# Need an explanation for Null Vectors

1. Sep 8, 2014

### cy6nu5

So I have an issue understanding how to compute a matrix using the Minkowski metric as a null (read light-like) spacetime vector.
As best I can understand it, it is a vector which has all velocity in the spacial components and none in time.

Also, would a vector that transcends the speed of light mean that you are traveling through negative time?
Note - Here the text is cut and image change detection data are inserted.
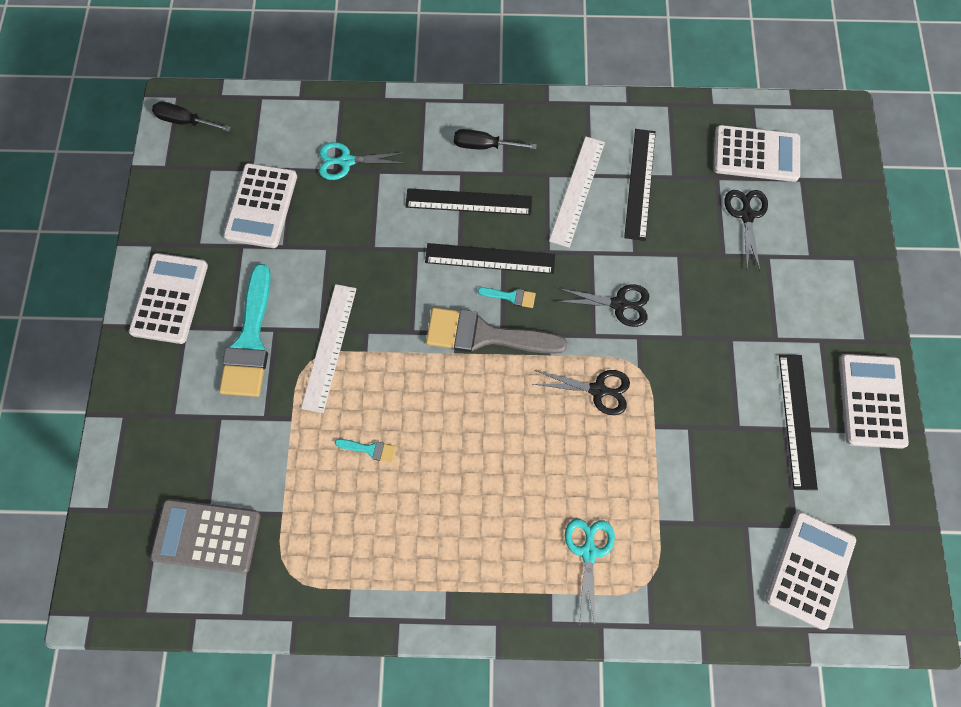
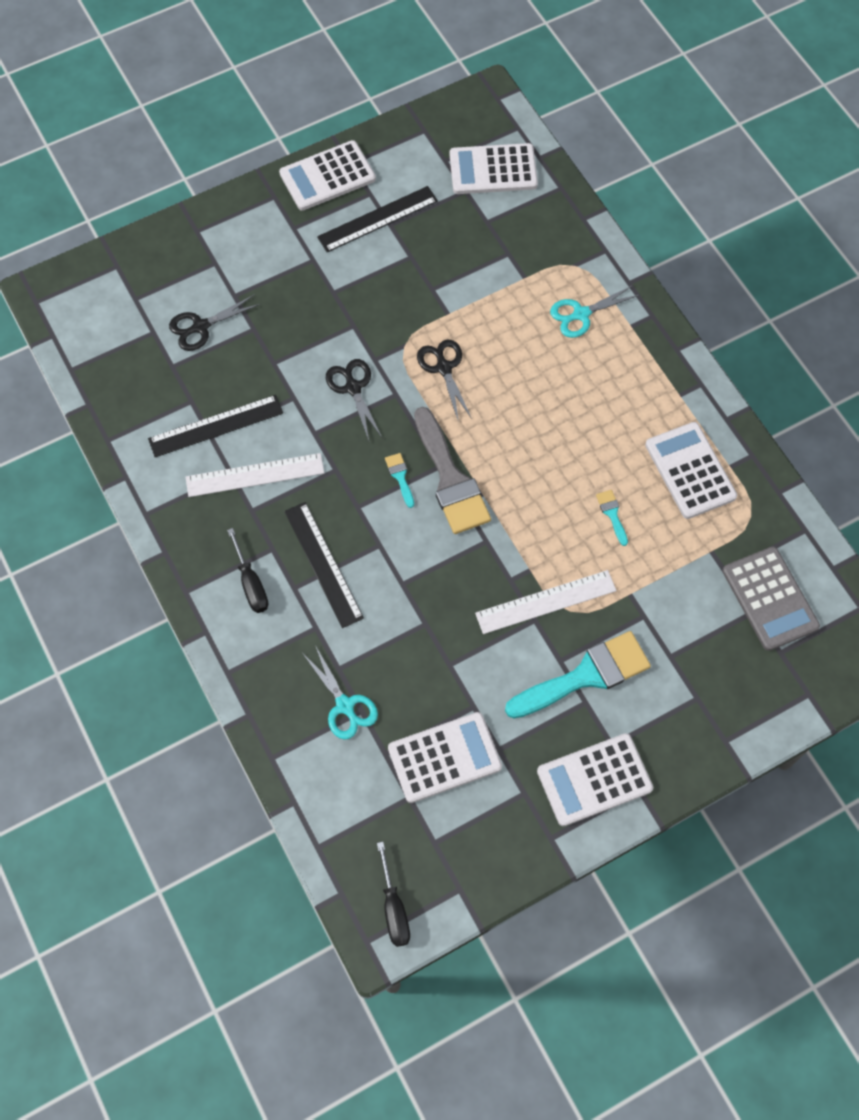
camera: 120 degrees left, 5 degrees down
black ruler [425,243,555,274] -> none
white calculator [713,125,800,182] -> white calculator moved to [645,422,737,519]

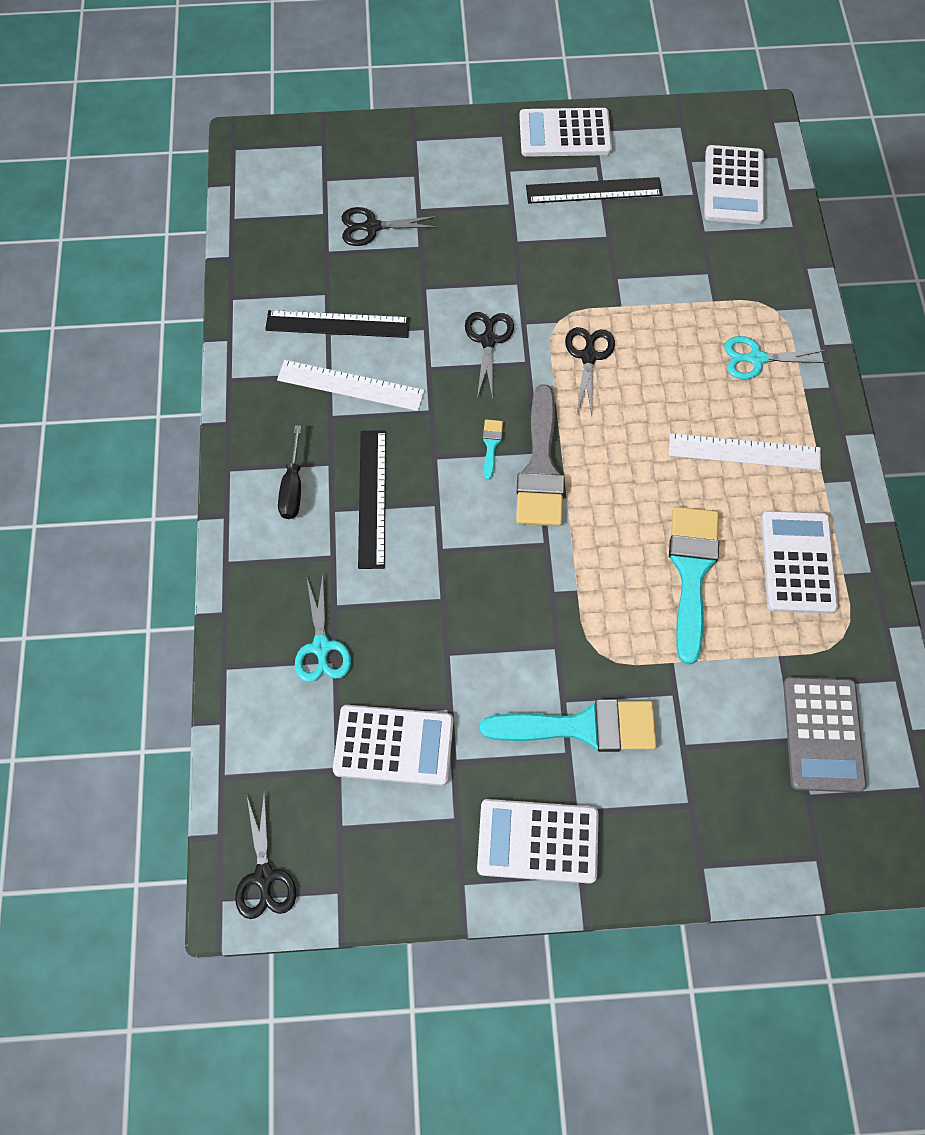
camera: 25 degrees right, 0 degrees up
black screwdriver [377,842,410,947] -> black scissors [235,792,296,919]
white calculator [450,143,538,194] -> white calculator turned 105 degrees counterclockwise [704,145,764,225]
white ruler [475,570,617,634] -> white ruler moved to [669,433,821,470]
turquoise brush [596,490,628,546] -> turquoise brush [669,506,719,665], size x2.37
I don't really get how I should interpret a vector that is inside the light cone.

So I have
[-1 0 0 0]
[0 1 0 0 ]
[0 0 1 0 ]
[0 0 0 1 ]
for my matrix denoting the Minkowski metric (probably using wrong terminology)
what would a vector that determines a null vector be?

2. Sep 9, 2014

### sweet springs

Definition of Null Vevtor

$$\Lambda_{\mu\nu}$$ be your matrix, null vector $$x^\mu$$ satisfies the relation

$$x^\mu\Lambda_{\mu\nu} x^\nu=\Lambda_{\mu\nu} x^\nu x^\mu=0$$

Best

3. Sep 9, 2014

### pervect

Staff Emeritus
I'm not sure why you said velocity?, I hope I haven't misunderstood the question as a consquence of assuming you meant component.

A vector with only spacelike components and a zero time component would be a space-like vector, not a null vector.
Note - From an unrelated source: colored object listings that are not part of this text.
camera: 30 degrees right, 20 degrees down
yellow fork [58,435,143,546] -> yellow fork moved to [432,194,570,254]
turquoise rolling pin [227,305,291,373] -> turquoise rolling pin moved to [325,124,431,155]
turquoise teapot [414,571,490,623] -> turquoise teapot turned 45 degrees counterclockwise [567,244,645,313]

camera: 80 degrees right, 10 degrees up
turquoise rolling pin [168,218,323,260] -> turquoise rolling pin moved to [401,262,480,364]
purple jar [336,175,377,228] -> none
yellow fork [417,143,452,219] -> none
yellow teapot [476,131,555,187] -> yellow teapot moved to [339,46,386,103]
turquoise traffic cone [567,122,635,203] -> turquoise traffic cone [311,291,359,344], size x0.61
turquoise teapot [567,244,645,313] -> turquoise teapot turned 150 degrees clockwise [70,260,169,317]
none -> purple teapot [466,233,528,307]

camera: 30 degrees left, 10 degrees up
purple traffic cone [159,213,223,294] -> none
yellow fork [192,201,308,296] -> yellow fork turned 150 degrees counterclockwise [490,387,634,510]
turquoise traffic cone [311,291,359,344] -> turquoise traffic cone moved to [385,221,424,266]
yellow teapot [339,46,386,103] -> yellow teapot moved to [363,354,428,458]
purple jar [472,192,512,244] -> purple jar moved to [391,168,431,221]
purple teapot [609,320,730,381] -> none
A vector inside the lightcone would also be a spacelike vector, as in your previous example.

So I have
[-1 0 0 0]
[0 1 0 0 ]
[0 0 1 0 ]
[0 0 0 1 ]
for my matrix denoting the Minkowski metric (probably using wrong terminology)
what would a vector that determines a null vector be?[/QUOTE]

An example of a null vector for your metric (which is Minkowskii) would be [1,0,0,1].
If we let X be your vector, with the components of your vector be $x^0, x^1, x^2, x^3$ , and the nonzero components of your matrix (as above) being written in the following notation $g_{00} = -1, g_{11}=g_{22}=g_{33}=1$, then the length of your vector is

$$\sum_{\mu=0..3} \sum_{\nu=0..3} g_{\mu\nu} x^\mu x^\nu$$

which for Minkowskii space is equivalent to

$-(x^0)^2 + (x^1)^2 + (x^2)^2 + (x^3)^2$

and a null vector is just a vector with a length of 0, such as the vector with $x^0 = x^1 = 1$ mentioned previously.

4. Sep 9, 2014

### Meir Achuz

No. It has a time-like component that equals the magnitude of the space-like component.